• _THE INPUT_
◆ ◆ ◆ ◆
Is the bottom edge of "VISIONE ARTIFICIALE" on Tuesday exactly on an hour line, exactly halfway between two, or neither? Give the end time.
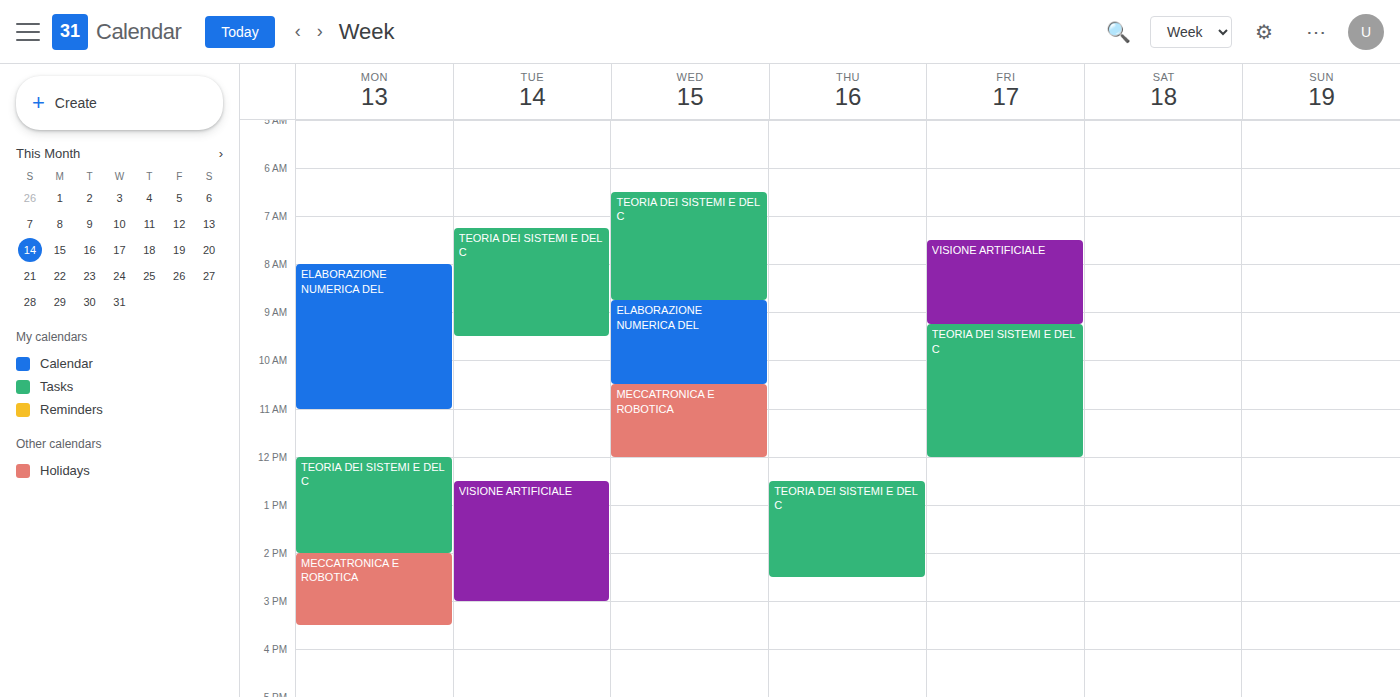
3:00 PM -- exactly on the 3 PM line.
◆ ◆ ◆ ◆
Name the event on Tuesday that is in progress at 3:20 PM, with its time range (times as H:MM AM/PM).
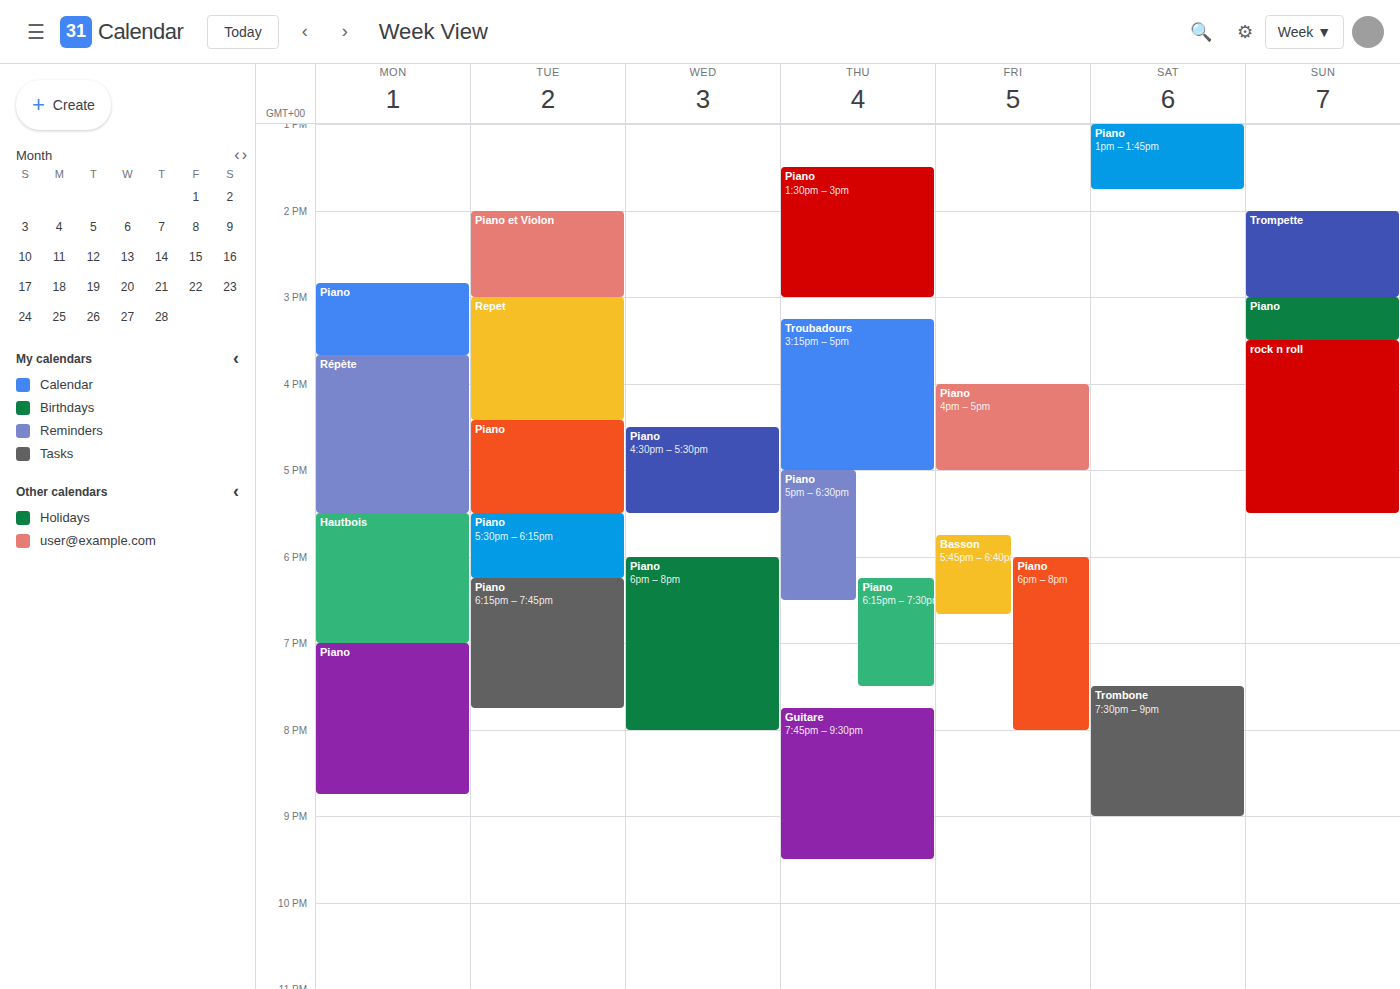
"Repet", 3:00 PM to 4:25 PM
◆ ◆ ◆ ◆
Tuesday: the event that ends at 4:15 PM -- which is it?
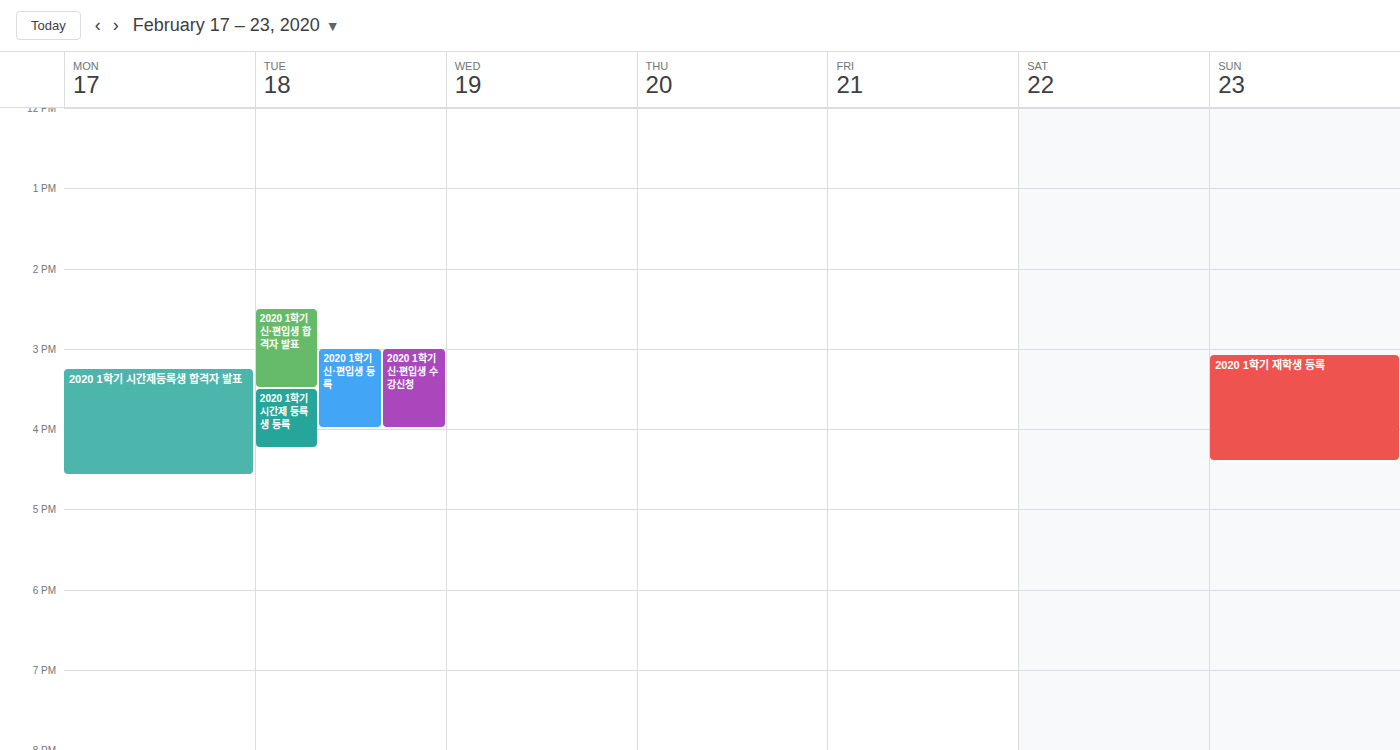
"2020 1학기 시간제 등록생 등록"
◆ ◆ ◆ ◆
• _EXERCISE_
Find every line in the entries above that contains the word "Tuesday", matching case exactly, and copy each of those lines.

• _WRITTEN SOLUTION_
Is the bottom edge of "VISIONE ARTIFICIALE" on Tuesday exactly on an hour line, exactly halfway between two, or neither? Give the end time.
Name the event on Tuesday that is in progress at 3:20 PM, with its time range (times as H:MM AM/PM).
Tuesday: the event that ends at 4:15 PM -- which is it?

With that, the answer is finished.